About half of the horses were given up for economic reasons, said Cheryl Flanagan, director and founder of the non-profit rescue.
Sometimes the owner loses a house, or a job, or simply gets too sick or too busy to care for the horse, Flanagan said. In the past year, she’s taken in horses from an owner in south Georgia whose pastures dried up, and from college students who could no longer afford to support their animals.
"I’ve taken in horses temporarily for people, just until they can get back out of a bad situation," she said.
The enduring drought in the Southeast and new demand for grain for bio-fuels have contributed to what is now a regional shortage in feed.
Hay is harder to find and much more expensive.

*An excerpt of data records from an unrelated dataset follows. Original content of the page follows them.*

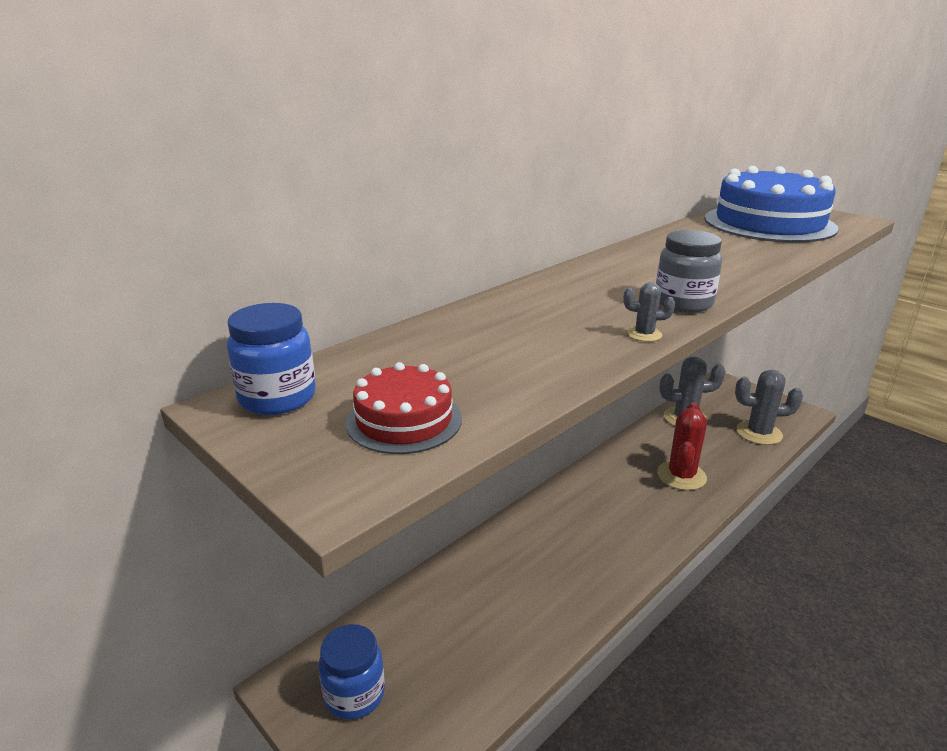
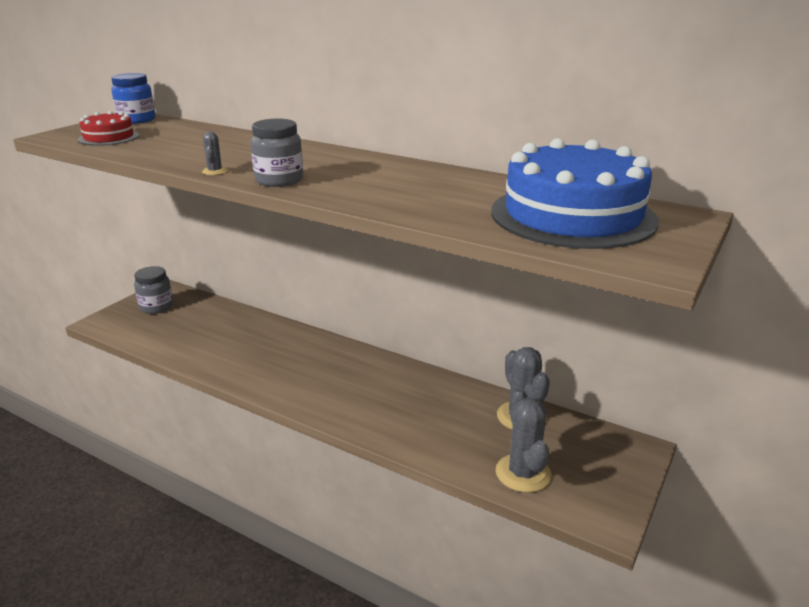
camera: 75 degrees right, 0 degrees up
blue jar [318,624,385,720] -> grey jar [134,266,173,314]
red cactus [657,402,707,490] -> none

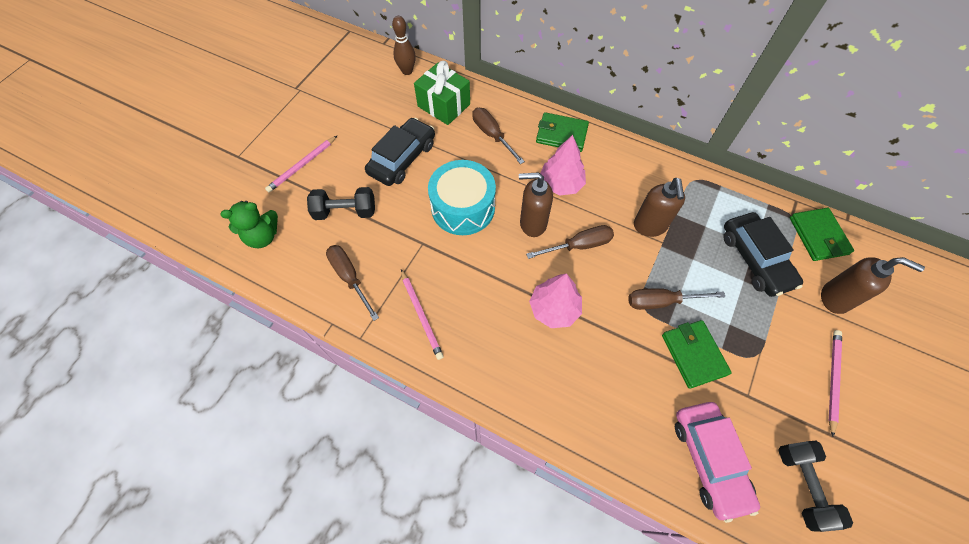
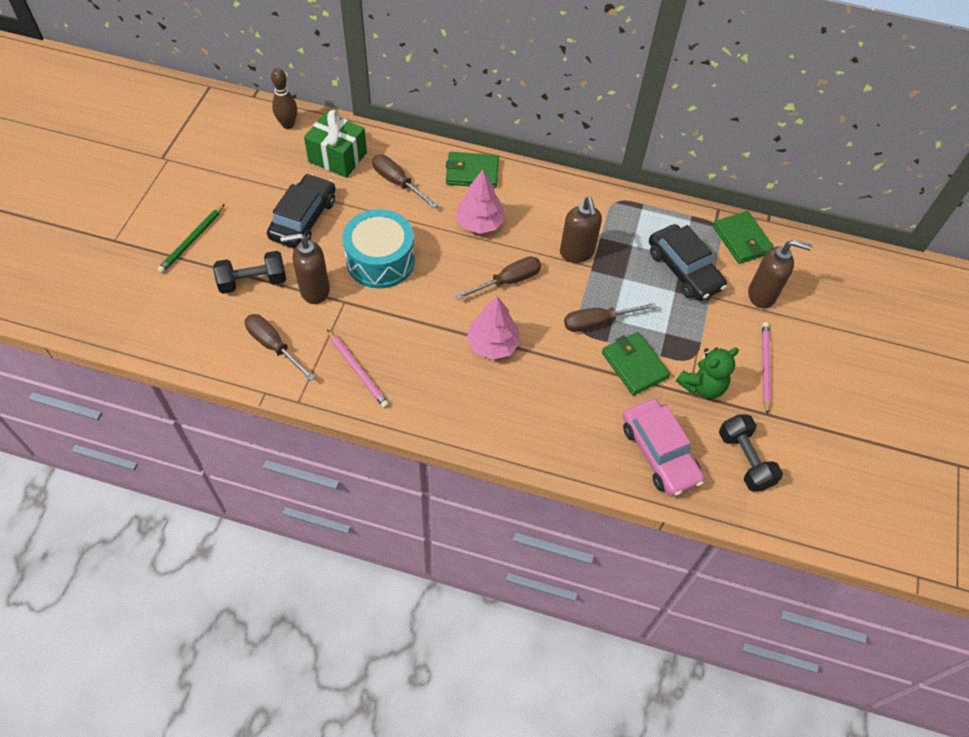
camera: 15 degrees left, 5 degrees down
green teddy bear [221,201,278,248] -> green teddy bear moved to [676,347,739,399]
pink pencil [265,136,337,192] -> green pencil [157,204,225,273]
brown soap dispenser [519,172,553,237] -> brown soap dispenser moved to [280,233,330,304]

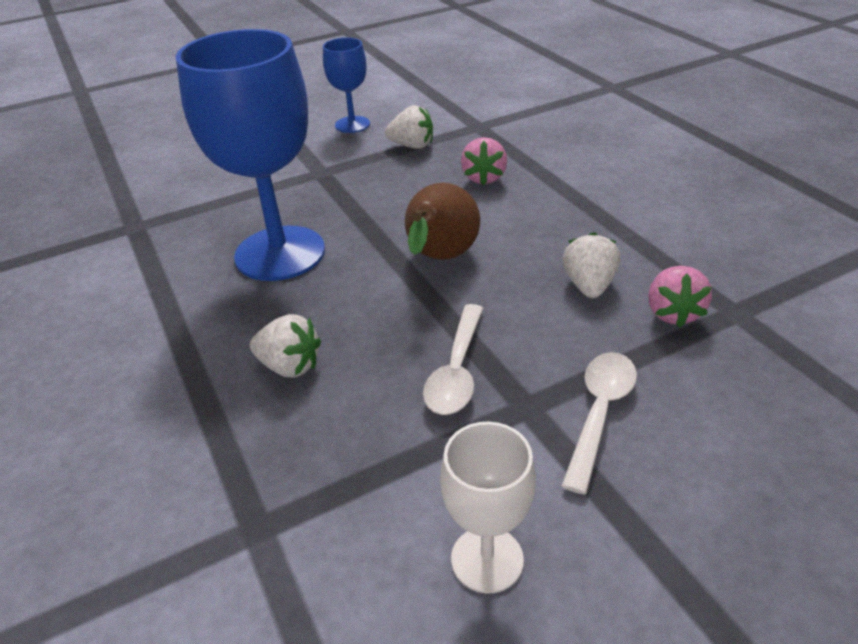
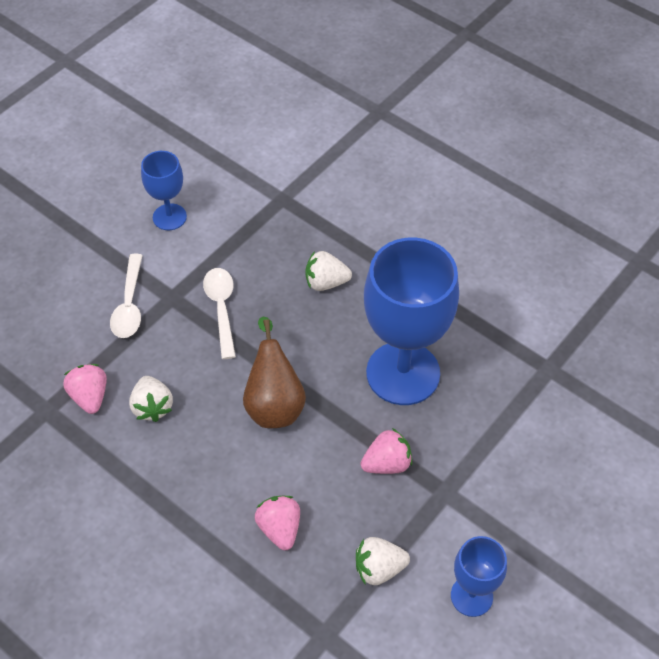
camera: 155 degrees right, 15 degrees up
white goblet [440,422,536,594] -> blue goblet [141,151,187,230]
none -> pink strawberry [361,428,412,474]

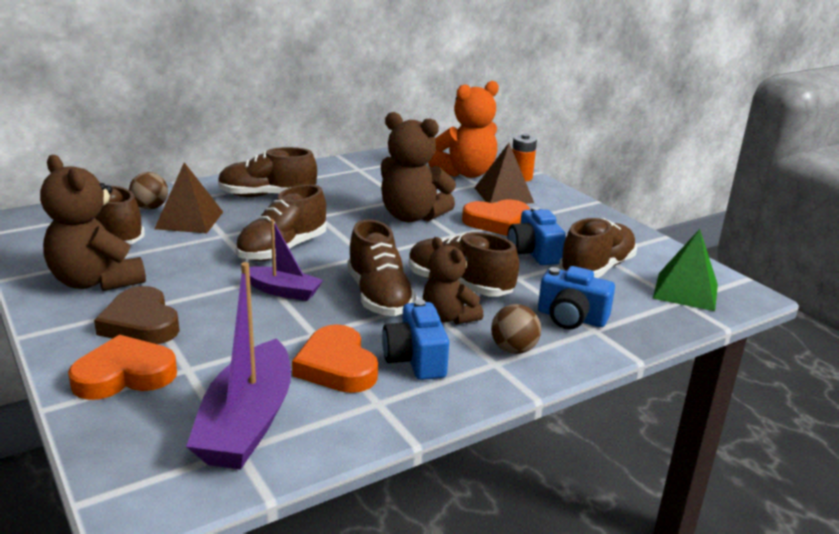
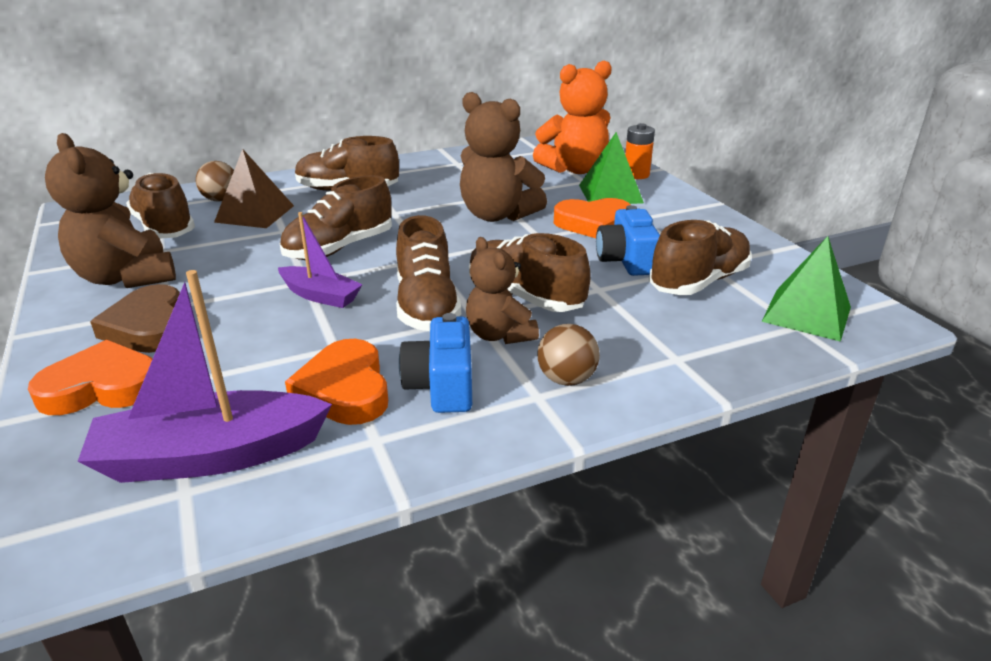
camera: 10 degrees right, 5 degrees up
purple boat [186,262,291,469] -> purple boat turned 60 degrees clockwise [77,270,332,483]
brown pyramid [474,143,534,204] -> green pyramid [579,132,644,204]
blue camera [538,266,615,329] -> none

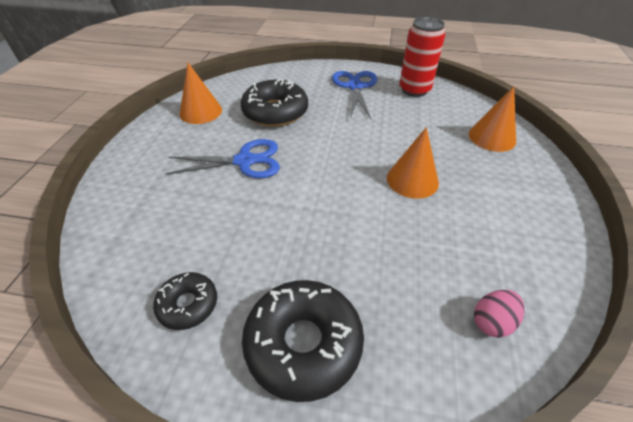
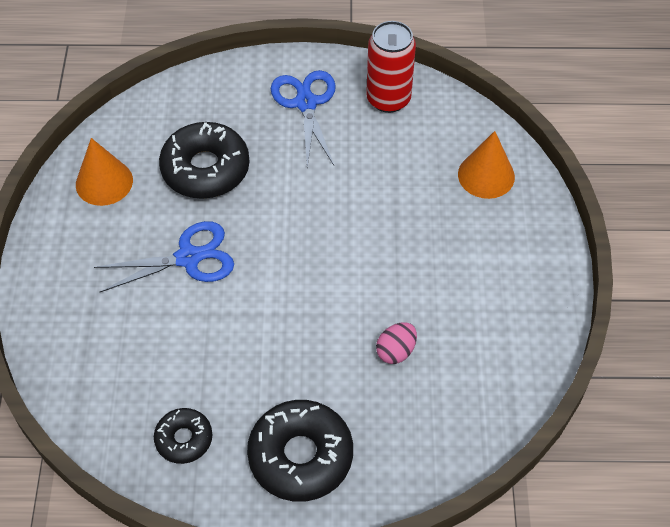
camera: 10 degrees left, 10 degrees up
orange cone [387,127,439,199] -> none
pink egg [474,290,525,338] -> pink egg moved to [376,322,417,364]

Grain costs have increased too, but not as much, report horse owners and local feed stores.
Much of the hay eaten by local horses is now coming from Canada and the Midwest, said Scott Rucker, owner of the Rucker Horse and Pet feed store in Cumming.
Because horses are such big eaters, consuming at least 15 pounds of hay daily, the increased feed costs are wreaking havoc with budgets. Norris said he is paying triple what he paid for hay two years ago.
And cost isn’t the only problem.
"You can’t find hay," he said. "There’s no hay to be found."
Horses typically eat 12 bales of hay a month, Rucker said. So hay alone costs about $150 a month per horse. Boarders who pay stable owners to house and feed their horses are feeling the pinch. Although fees vary, horse owners say it is common to pay about $650 to $1,200 a month to board a horse in Atlanta’s northern suburbs, or a minimum of around $8,000 a year.
Those who decide to sell are confronted with a buyer’s market.
Rebecca Edwards, a horse owner and dog breeder in Powder Springs, recently sold three of her five horses. An 8-year-old Belgian mare named Julie sold for just $500. Eighteen months ago, Edwards said, she’d bought the horse for about $3,000.
The decision to sell was basic economics. Edwards had five horses and a pasture with no grass. With the run-up in hay and grain costs, the family budget was getting squeezed, she said.
"They can’t earn their keep," she said. "With the drought, my fields don’t have any grass."
All around Georgia, the story is the same.
In Cumming, the Save the Horses rescue farm is a last stop for many horses. Flanagan takes in all kinds, from former rodeo and summer camp horses to also-rans at the racetracks. Many are working horses who’ve had a succession of owners. Others have been with the same owner most of their lives.
The rescue works to adopt the adoptable, and promises a permanent home for those that aren’t. It is an alternative to auctions that may eventually land a horse in a slaughterhouse.
The rescuer typically gets a modest fee from people adopting horses, $300 to $1,000.
Flanagan recently put out a bulletin on the rescue’s Web site, www.savethehorses.org, asking for help in covering hay and grain costs.
On a recent afternoon, she stood by as one of her charges, Belle, stood uneasily for a vet inspection. The visit ended well for the 1,500-pound draft horse. The vet found no obvious signs of infection in a tender rear hoof.
Belle, who started out on an Amish farm, came to Save the Horses recently from a farmer in north Georgia who could no longer care for her. She’s a little thin, but otherwise healthy, Flanagan said.
Flanagan has hopes she will find a new home for her —despite a dried-up market.
Sometimes, even the saddest cases enjoy happy endings.
People have come to the rescue and adopted horses Flanagan thought no one would want. She recently placed two older horses, including one with cancer, with women who live south of Atlanta.
"They just want to take care of them."